On 2/3/22 13:23, Maxime Ripard wrote:
On Tue, Dec 07, 2021 at 06:32:38PM +0100, Marek Vasut wrote:
On 12/7/21 18:03, Laurent Pinchart wrote:
On Tue, Dec 07, 2021 at 05:47:29PM +0100, Marek Vasut wrote:
On 12/7/21 17:43, Laurent Pinchart wrote:

[...]

diff --git 
a/Documentation/devicetree/bindings/display/bridge/toshiba,tc358767.yaml 
b/Documentation/devicetree/bindings/display/bridge/toshiba,tc358767.yaml
index f1541cc05297..5cfda6f2ba69 100644
--- a/Documentation/devicetree/bindings/display/bridge/toshiba,tc358767.yaml
+++ b/Documentation/devicetree/bindings/display/bridge/toshiba,tc358767.yaml
@@ -61,8 +61,8 @@ properties:
          port@1:
            $ref: /schemas/graph.yaml#/properties/port
            description: |
-            DPI input port.
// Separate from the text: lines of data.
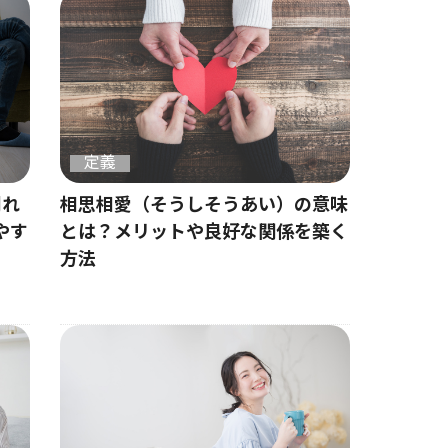
定義
別れ
相思相愛（そうしそうあい）の意味
やす
とは？メリットや良好な関係を築く
方法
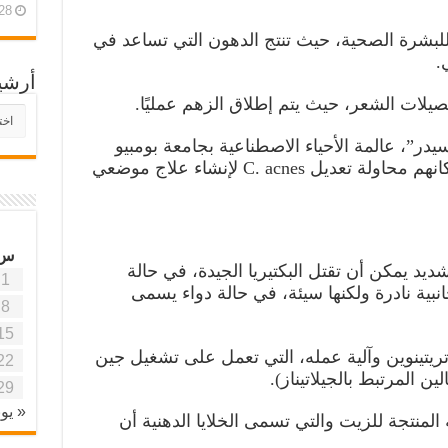
28 أبريل، 26
ًا للبشرة الصحية، حيث تنتج الدهون التي تساعد في
.
أرشي
صيلات الشعر، حيث يتم إطلاق الزهم عمليًا.
أرش
موقع
يدر”، عالمة الأحياء الاصطناعية بجامعة بومبيو
آفاق
فابرا في برشلونة، وزملاؤها أن بإمكانهم محاولة تعديل C. acnes لإنشاء علاج موضعي
علمي
وتربو
س
يد يمكن أن تقتل البكتيريا الجيدة، في حالة
1
انبية نادرة ولكنها سيئة، في حالة دواء يسمى
8
15
تريتينوين وآلية عمله، التي تعمل على تشغيل جين
22
29
« يون
 المنتجة للزيت والتي تسمى الخلايا الدهنية أن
The remote endpoint phandle should be a
-            reference to a valid DPI output endpoint node
+            DPI input/output port. The remote endpoint phandle should be a
+            reference to a valid DPI output or input endpoint node.

I assume the mode of operation (input or output) will be fixed for a
given hardware design. Isn't this something that should be recorded in
DT ? It would simplify configuration of the device in the driver.

Currently the configuration (DSI-to-DPI / DPI-to-eDP) is inferred from
the presence of DPI panel. If DPI panel present, DSI-to-DPI, else,
DPI-to-eDP.

I've had a look at the driver side, and it seems to complicate things
quite a bit. It seems that specifying the mode of operation explicitly
in DT could make software implementations quite a bit simpler.

Do you have any specific suggestion ? I explored multiple options while
writing that DSI-to-DPI driver code, this one was the simplest and least
redundant one.

Can we leverage the bus-type property of endpoints?

We could, but should we really add a property only for the sake of adding a property ? The driver can figure out whether this endpoint is DSI-input or DSI-output without such a new property.

Now that I look at the datasheet, the logic can be even simpler:

- If port@0 not connected
  scanout -> port@1 (DPI input) -> port@2 (eDP output) -> panel

- If port@1 not connected
  scanout -> port@0 (DSI input) -> port@2 (eDP output) -> panel

- If port@2 not connected
  scanout -> port@0 (DSI input) -> port@1 (DPI output) -> panel

So with this kind of test in the driver, the driver can determine how the TC bridge is wired, without any extra props.